The Non-Kaboom Kaboom

We’re probably all familiar with the term “kaboom.” It’s used to describe the sudden and unexpected disassembly of a firearm while it’s being used.


Up until Saturday, it was used almost exclusively to describe a firearm that was blown apart when the shooter pulled the trigger and Bad Things happened that caused the gun to detonate from the inside out under the explosive force of gunpowder.

That isn’t what happened here.

Folks, you are looking at a police-issue Remington 870 that was ripped apart by Alliance police officer/instructor/former Ranger Bill Clark during the Sentinel Concepts Practical Shotgun class in Alliance, Ohio this past Saturday during a drill called “Rolling Thunder” that stresses firing and reloading a shotgun quickly and safely under the pressure of time limit.

The officer (gray pants) fired a shot, and then pumped the action hard to the rear to eject the spent shell, then violently forward to chamber the next round.

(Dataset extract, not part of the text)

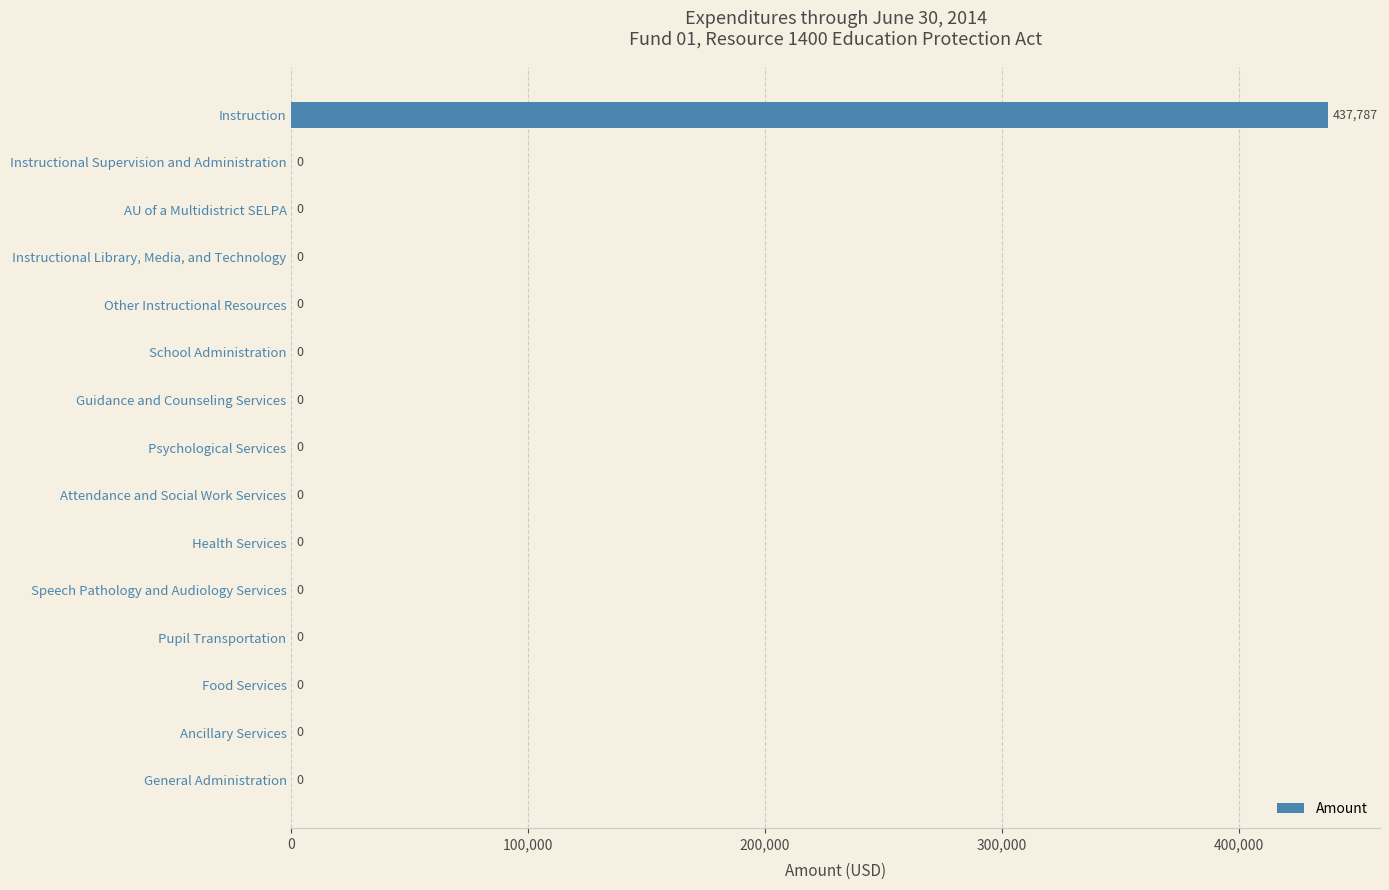

What is the greatest value displayed?

437787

When he did, everything forward of the receiver (except for the magazine tube itself) went downrange. The magazine spring, the grip and action bars, along with barrel, came of the gun.


No one present—and that includes a cadre of very serious military, police, professional, and amateur shotgun shooters—had ever seen anything like it.

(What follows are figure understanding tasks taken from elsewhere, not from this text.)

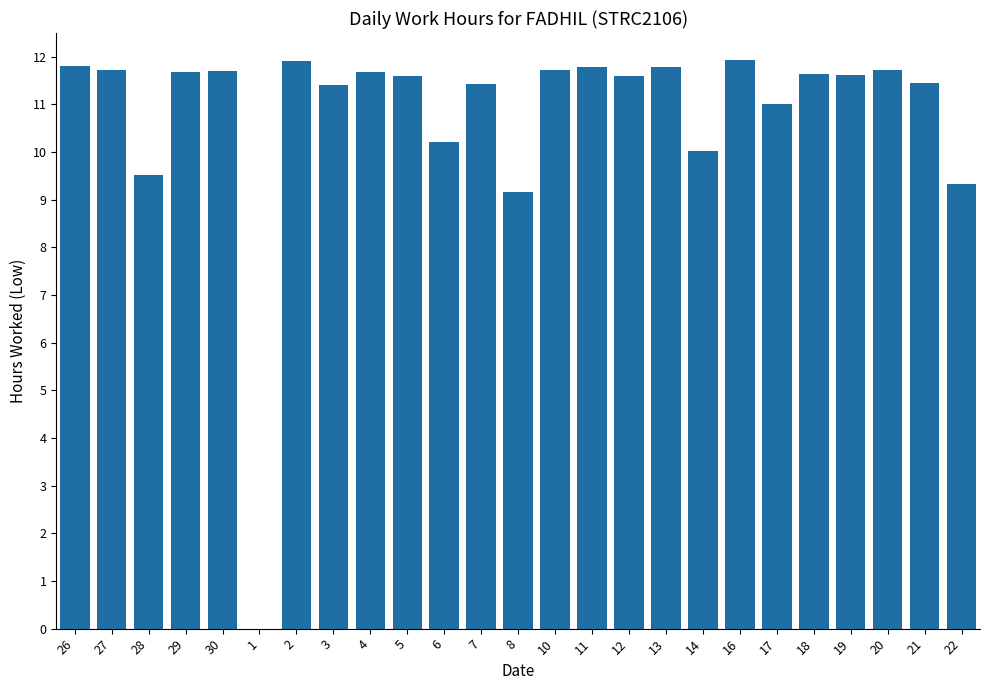

What is the maximum value shown in the chart?

11.9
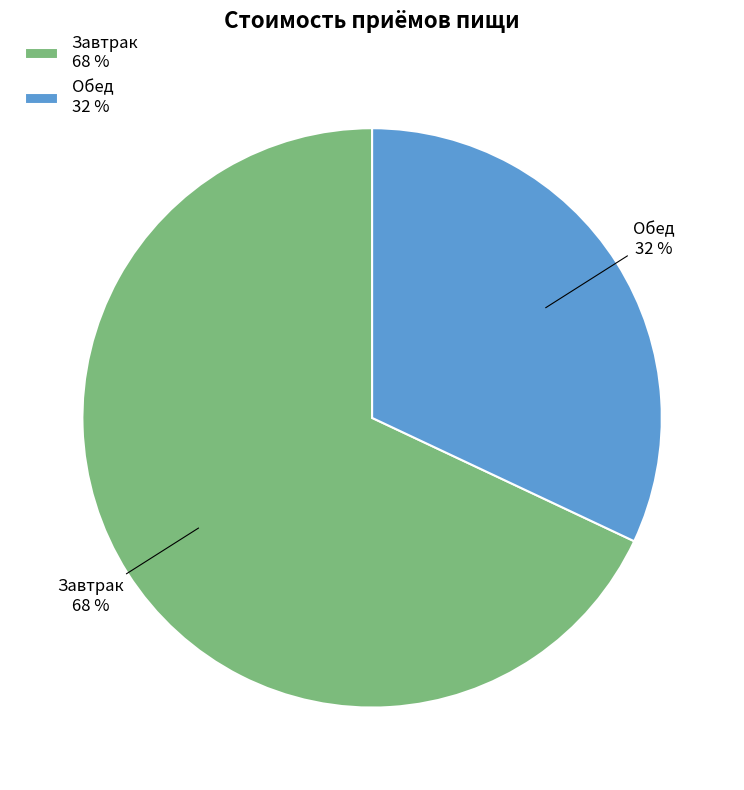

To the nearest percent, what is the difference between the Обед and Завтрак slice percentages?

36%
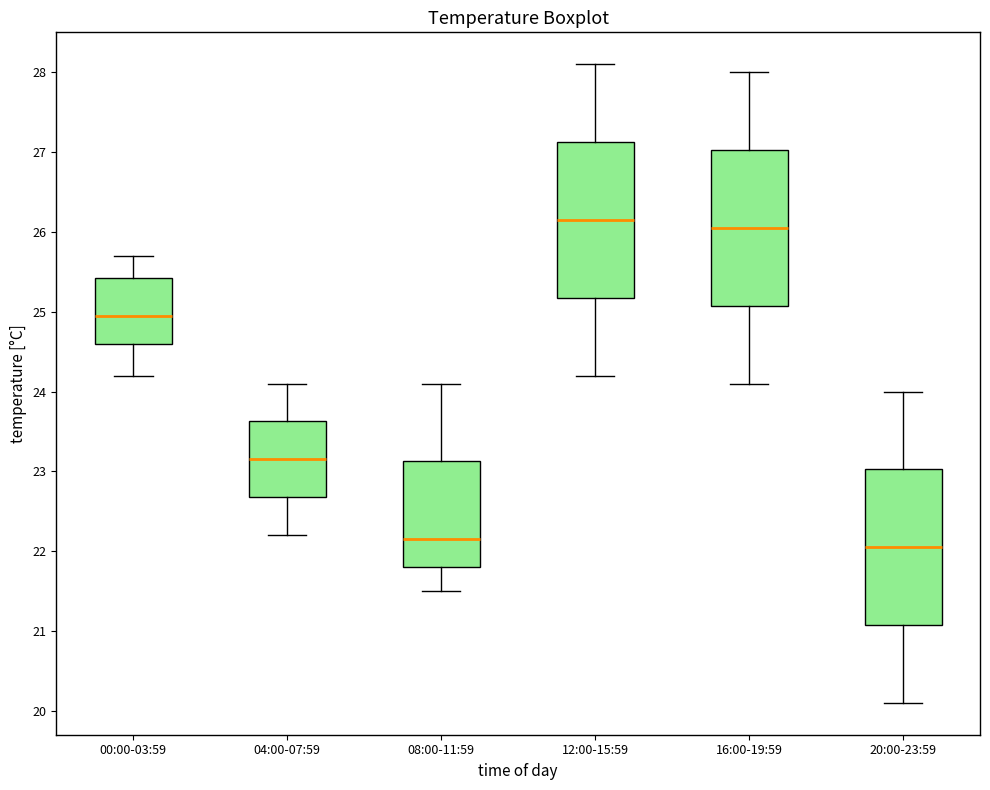

Reading left to right, read every box against the y-axis: the position of its median line, the range the box covers, and the ends of its whiskers. The values are not printed on the chart, so give them approximately, as read against the axis.

00:00-03:59: median 25.0, box 24.6 to 25.4, whiskers 24.2 to 25.7
04:00-07:59: median 23.2, box 22.7 to 23.6, whiskers 22.2 to 24.1
08:00-11:59: median 22.2, box 21.8 to 23.1, whiskers 21.5 to 24.1
12:00-15:59: median 26.2, box 25.2 to 27.1, whiskers 24.2 to 28.1
16:00-19:59: median 26.1, box 25.1 to 27.0, whiskers 24.1 to 28.0
20:00-23:59: median 22.1, box 21.1 to 23.0, whiskers 20.1 to 24.0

It was later determined that the magazine extension tube had been overtightened, and threads separated inside the tube.

Several shotguns from different manufacturers went down during the course, but that’s to be expected when you run your gear hard, and shotguns are run more violently than other weapon systems.

This was one highlight of the Sentinel Concepts Practical Shotgun course at the Alliance Police Training facility. You’ll be hearing a lot more about both during the course of the week, as we have several stories that might make home defense and law enforcement users give this weapon system the respect it deserves.